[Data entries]

Start of Block

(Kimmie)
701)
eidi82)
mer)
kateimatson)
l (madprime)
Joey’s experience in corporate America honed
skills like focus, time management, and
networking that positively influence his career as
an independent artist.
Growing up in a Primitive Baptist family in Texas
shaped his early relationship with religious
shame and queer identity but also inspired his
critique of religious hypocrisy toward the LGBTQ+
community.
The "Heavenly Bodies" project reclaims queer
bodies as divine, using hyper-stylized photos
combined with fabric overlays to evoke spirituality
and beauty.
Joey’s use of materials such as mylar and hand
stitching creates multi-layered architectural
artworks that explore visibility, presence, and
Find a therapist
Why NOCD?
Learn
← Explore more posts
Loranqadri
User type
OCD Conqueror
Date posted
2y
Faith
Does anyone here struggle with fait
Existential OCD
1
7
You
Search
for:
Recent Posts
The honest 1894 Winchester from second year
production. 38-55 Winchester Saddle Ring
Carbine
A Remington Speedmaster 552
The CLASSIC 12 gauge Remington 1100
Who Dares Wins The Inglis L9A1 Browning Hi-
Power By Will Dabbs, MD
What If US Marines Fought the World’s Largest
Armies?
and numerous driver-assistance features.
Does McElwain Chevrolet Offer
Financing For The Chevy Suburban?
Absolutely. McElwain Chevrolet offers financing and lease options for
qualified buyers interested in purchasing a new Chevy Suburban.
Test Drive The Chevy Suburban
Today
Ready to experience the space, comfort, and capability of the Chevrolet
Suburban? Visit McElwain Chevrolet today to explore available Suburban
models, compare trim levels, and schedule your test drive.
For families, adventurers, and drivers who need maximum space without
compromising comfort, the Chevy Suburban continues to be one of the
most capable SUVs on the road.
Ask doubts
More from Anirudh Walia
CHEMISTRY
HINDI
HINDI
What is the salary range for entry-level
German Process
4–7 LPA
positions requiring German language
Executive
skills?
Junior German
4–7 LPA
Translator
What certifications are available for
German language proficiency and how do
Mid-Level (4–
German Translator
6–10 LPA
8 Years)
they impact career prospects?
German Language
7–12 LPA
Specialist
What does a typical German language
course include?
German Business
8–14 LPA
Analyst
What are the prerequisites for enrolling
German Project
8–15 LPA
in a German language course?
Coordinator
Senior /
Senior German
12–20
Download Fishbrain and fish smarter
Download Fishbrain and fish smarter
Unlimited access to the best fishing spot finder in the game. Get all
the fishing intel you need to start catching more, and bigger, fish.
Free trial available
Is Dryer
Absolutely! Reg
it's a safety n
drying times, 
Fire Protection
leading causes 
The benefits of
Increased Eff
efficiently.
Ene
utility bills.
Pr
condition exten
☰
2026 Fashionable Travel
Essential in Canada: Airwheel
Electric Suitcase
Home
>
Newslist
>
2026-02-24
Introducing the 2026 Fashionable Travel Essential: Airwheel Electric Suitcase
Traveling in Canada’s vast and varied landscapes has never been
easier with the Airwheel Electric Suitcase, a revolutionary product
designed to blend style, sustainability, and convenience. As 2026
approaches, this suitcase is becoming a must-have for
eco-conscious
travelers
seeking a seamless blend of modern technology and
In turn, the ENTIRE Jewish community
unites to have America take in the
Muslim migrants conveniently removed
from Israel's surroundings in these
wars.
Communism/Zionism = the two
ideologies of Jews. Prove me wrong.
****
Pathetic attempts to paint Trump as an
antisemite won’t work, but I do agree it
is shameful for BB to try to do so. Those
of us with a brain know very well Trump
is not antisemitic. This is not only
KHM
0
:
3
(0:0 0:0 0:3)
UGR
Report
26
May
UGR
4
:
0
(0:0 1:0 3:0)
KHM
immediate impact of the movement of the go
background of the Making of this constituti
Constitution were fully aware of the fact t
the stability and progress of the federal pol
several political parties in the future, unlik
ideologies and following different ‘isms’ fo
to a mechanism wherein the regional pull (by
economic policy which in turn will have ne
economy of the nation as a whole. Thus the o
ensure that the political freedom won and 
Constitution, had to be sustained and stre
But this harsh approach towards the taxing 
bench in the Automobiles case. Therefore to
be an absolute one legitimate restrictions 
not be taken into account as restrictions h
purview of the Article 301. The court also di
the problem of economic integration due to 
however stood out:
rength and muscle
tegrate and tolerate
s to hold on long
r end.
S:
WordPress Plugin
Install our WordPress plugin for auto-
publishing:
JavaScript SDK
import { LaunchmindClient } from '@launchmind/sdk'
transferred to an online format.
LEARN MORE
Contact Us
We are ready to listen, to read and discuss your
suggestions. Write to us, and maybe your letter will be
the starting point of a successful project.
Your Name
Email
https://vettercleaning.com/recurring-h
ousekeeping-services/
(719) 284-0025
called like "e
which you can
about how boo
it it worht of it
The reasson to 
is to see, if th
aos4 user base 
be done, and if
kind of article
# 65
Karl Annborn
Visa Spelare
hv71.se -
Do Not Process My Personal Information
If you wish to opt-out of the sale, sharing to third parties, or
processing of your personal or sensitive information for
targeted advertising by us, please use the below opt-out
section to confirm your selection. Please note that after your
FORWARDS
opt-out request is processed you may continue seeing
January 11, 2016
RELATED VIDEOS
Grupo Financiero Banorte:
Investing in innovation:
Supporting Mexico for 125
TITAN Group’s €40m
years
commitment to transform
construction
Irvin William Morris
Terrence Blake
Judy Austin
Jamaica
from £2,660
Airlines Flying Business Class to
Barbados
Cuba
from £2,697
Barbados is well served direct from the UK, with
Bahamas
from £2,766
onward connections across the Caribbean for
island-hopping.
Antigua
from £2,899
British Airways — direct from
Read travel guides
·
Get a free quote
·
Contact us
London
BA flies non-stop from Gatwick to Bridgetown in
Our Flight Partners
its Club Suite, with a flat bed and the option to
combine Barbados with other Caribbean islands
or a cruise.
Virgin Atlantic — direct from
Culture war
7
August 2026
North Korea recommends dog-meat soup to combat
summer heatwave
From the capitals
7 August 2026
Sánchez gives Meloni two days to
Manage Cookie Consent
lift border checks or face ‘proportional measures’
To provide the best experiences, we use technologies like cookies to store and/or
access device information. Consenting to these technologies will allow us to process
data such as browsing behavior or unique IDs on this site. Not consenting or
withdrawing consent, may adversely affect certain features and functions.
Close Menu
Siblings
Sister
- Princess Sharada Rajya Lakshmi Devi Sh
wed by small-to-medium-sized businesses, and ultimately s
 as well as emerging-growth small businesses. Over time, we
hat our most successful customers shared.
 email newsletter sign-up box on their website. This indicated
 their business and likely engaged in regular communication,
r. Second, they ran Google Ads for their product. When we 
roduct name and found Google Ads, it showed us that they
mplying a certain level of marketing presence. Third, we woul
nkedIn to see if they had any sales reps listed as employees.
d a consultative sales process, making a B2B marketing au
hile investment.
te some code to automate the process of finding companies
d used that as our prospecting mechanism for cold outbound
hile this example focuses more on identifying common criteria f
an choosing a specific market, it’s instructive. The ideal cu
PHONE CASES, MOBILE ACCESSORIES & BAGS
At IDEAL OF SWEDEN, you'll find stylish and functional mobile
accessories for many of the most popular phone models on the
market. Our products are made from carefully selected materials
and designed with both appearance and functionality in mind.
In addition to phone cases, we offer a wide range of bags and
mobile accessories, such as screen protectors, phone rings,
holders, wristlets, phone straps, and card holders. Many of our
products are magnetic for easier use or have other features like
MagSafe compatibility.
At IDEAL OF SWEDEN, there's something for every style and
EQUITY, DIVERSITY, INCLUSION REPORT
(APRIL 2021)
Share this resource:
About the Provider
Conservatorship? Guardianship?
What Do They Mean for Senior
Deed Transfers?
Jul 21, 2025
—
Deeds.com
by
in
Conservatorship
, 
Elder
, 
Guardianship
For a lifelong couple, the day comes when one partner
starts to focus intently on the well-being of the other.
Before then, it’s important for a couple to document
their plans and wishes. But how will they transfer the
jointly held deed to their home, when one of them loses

End of Block

Copy every line of the listing above verbatim, in its original order and with its original line breaks.

(Kimmie)
701)
eidi82)
mer)
kateimatson)
l (madprime)
Joey’s experience in corporate America honed
skills like focus, time management, and
networking that positively influence his career as
an independent artist.
Growing up in a Primitive Baptist family in Texas
shaped his early relationship with religious
shame and queer identity but also inspired his
critique of religious hypocrisy toward the LGBTQ+
community.
The "Heavenly Bodies" project reclaims queer
bodies as divine, using hyper-stylized photos
combined with fabric overlays to evoke spirituality
and beauty.
Joey’s use of materials such as mylar and hand
stitching creates multi-layered architectural
artworks that explore visibility, presence, and
Find a therapist
Why NOCD?
Learn
← Explore more posts
Loranqadri
User type
OCD Conqueror
Date posted
2y
Faith
Does anyone here struggle with fait
Existential OCD
1
7
You
Search
for:
Recent Posts
The honest 1894 Winchester from second year
production. 38-55 Winchester Saddle Ring
Carbine
A Remington Speedmaster 552
The CLASSIC 12 gauge Remington 1100
Who Dares Wins The Inglis L9A1 Browning Hi-
Power By Will Dabbs, MD
What If US Marines Fought the World’s Largest
Armies?
and numerous driver-assistance features.
Does McElwain Chevrolet Offer
Financing For The Chevy Suburban?
Absolutely. McElwain Chevrolet offers financing and lease options for
qualified buyers interested in purchasing a new Chevy Suburban.
Test Drive The Chevy Suburban
Today
Ready to experience the space, comfort, and capability of the Chevrolet
Suburban? Visit McElwain Chevrolet today to explore available Suburban
models, compare trim levels, and schedule your test drive.
For families, adventurers, and drivers who need maximum space without
compromising comfort, the Chevy Suburban continues to be one of the
most capable SUVs on the road.
Ask doubts
More from Anirudh Walia
CHEMISTRY
HINDI
HINDI
What is the salary range for entry-level
German Process
4–7 LPA
positions requiring German language
Executive
skills?
Junior German
4–7 LPA
Translator
What certifications are available for
German language proficiency and how do
Mid-Level (4–
German Translator
6–10 LPA
8 Years)
they impact career prospects?
German Language
7–12 LPA
Specialist
What does a typical German language
course include?
German Business
8–14 LPA
Analyst
What are the prerequisites for enrolling
German Project
8–15 LPA
in a German language course?
Coordinator
Senior /
Senior German
12–20
Download Fishbrain and fish smarter
Download Fishbrain and fish smarter
Unlimited access to the best fishing spot finder in the game. Get all
the fishing intel you need to start catching more, and bigger, fish.
Free trial available
Is Dryer
Absolutely! Reg
it's a safety n
drying times, 
Fire Protection
leading causes 
The benefits of
Increased Eff
efficiently.
Ene
utility bills.
Pr
condition exten
☰
2026 Fashionable Travel
Essential in Canada: Airwheel
Electric Suitcase
Home
>
Newslist
>
2026-02-24
Introducing the 2026 Fashionable Travel Essential: Airwheel Electric Suitcase
Traveling in Canada’s vast and varied landscapes has never been
easier with the Airwheel Electric Suitcase, a revolutionary product
designed to blend style, sustainability, and convenience. As 2026
approaches, this suitcase is becoming a must-have for
eco-conscious
travelers
seeking a seamless blend of modern technology and
In turn, the ENTIRE Jewish community
unites to have America take in the
Muslim migrants conveniently removed
from Israel's surroundings in these
wars.
Communism/Zionism = the two
ideologies of Jews. Prove me wrong.
****
Pathetic attempts to paint Trump as an
antisemite won’t work, but I do agree it
is shameful for BB to try to do so. Those
of us with a brain know very well Trump
is not antisemitic. This is not only
KHM
0
:
3
(0:0 0:0 0:3)
UGR
Report
26
May
UGR
4
:
0
(0:0 1:0 3:0)
KHM
immediate impact of the movement of the go
background of the Making of this constituti
Constitution were fully aware of the fact t
the stability and progress of the federal pol
several political parties in the future, unlik
ideologies and following different ‘isms’ fo
to a mechanism wherein the regional pull (by
economic policy which in turn will have ne
economy of the nation as a whole. Thus the o
ensure that the political freedom won and 
Constitution, had to be sustained and stre
But this harsh approach towards the taxing 
bench in the Automobiles case. Therefore to
be an absolute one legitimate restrictions 
not be taken into account as restrictions h
purview of the Article 301. The court also di
the problem of economic integration due to 
however stood out:
rength and muscle
tegrate and tolerate
s to hold on long
r end.
S:
WordPress Plugin
Install our WordPress plugin for auto-
publishing:
JavaScript SDK
import { LaunchmindClient } from '@launchmind/sdk'
transferred to an online format.
LEARN MORE
Contact Us
We are ready to listen, to read and discuss your
suggestions. Write to us, and maybe your letter will be
the starting point of a successful project.
Your Name
Email
https://vettercleaning.com/recurring-h
ousekeeping-services/
(719) 284-0025
called like "e
which you can
about how boo
it it worht of it
The reasson to 
is to see, if th
aos4 user base 
be done, and if
kind of article
# 65
Karl Annborn
Visa Spelare
hv71.se -
Do Not Process My Personal Information
If you wish to opt-out of the sale, sharing to third parties, or
processing of your personal or sensitive information for
targeted advertising by us, please use the below opt-out
section to confirm your selection. Please note that after your
FORWARDS
opt-out request is processed you may continue seeing
January 11, 2016
RELATED VIDEOS
Grupo Financiero Banorte:
Investing in innovation:
Supporting Mexico for 125
TITAN Group’s €40m
years
commitment to transform
construction
Irvin William Morris
Terrence Blake
Judy Austin
Jamaica
from £2,660
Airlines Flying Business Class to
Barbados
Cuba
from £2,697
Barbados is well served direct from the UK, with
Bahamas
from £2,766
onward connections across the Caribbean for
island-hopping.
Antigua
from £2,899
British Airways — direct from
Read travel guides
·
Get a free quote
·
Contact us
London
BA flies non-stop from Gatwick to Bridgetown in
Our Flight Partners
its Club Suite, with a flat bed and the option to
combine Barbados with other Caribbean islands
or a cruise.
Virgin Atlantic — direct from
Culture war
7
August 2026
North Korea recommends dog-meat soup to combat
summer heatwave
From the capitals
7 August 2026
Sánchez gives Meloni two days to
Manage Cookie Consent
lift border checks or face ‘proportional measures’
To provide the best experiences, we use technologies like cookies to store and/or
access device information. Consenting to these technologies will allow us to process
data such as browsing behavior or unique IDs on this site. Not consenting or
withdrawing consent, may adversely affect certain features and functions.
Close Menu
Siblings
Sister
- Princess Sharada Rajya Lakshmi Devi Sh
wed by small-to-medium-sized businesses, and ultimately s
 as well as emerging-growth small businesses. Over time, we
hat our most successful customers shared.
 email newsletter sign-up box on their website. This indicated
 their business and likely engaged in regular communication,
r. Second, they ran Google Ads for their product. When we 
roduct name and found Google Ads, it showed us that they
mplying a certain level of marketing presence. Third, we woul
nkedIn to see if they had any sales reps listed as employees.
d a consultative sales process, making a B2B marketing au
hile investment.
te some code to automate the process of finding companies
d used that as our prospecting mechanism for cold outbound
hile this example focuses more on identifying common criteria f
an choosing a specific market, it’s instructive. The ideal cu
PHONE CASES, MOBILE ACCESSORIES & BAGS
At IDEAL OF SWEDEN, you'll find stylish and functional mobile
accessories for many of the most popular phone models on the
market. Our products are made from carefully selected materials
and designed with both appearance and functionality in mind.
In addition to phone cases, we offer a wide range of bags and
mobile accessories, such as screen protectors, phone rings,
holders, wristlets, phone straps, and card holders. Many of our
products are magnetic for easier use or have other features like
MagSafe compatibility.
At IDEAL OF SWEDEN, there's something for every style and
EQUITY, DIVERSITY, INCLUSION REPORT
(APRIL 2021)
Share this resource:
About the Provider
Conservatorship? Guardianship?
What Do They Mean for Senior
Deed Transfers?
Jul 21, 2025
—
Deeds.com
by
in
Conservatorship
, 
Elder
, 
Guardianship
For a lifelong couple, the day comes when one partner
starts to focus intently on the well-being of the other.
Before then, it’s important for a couple to document
their plans and wishes. But how will they transfer the
jointly held deed to their home, when one of them loses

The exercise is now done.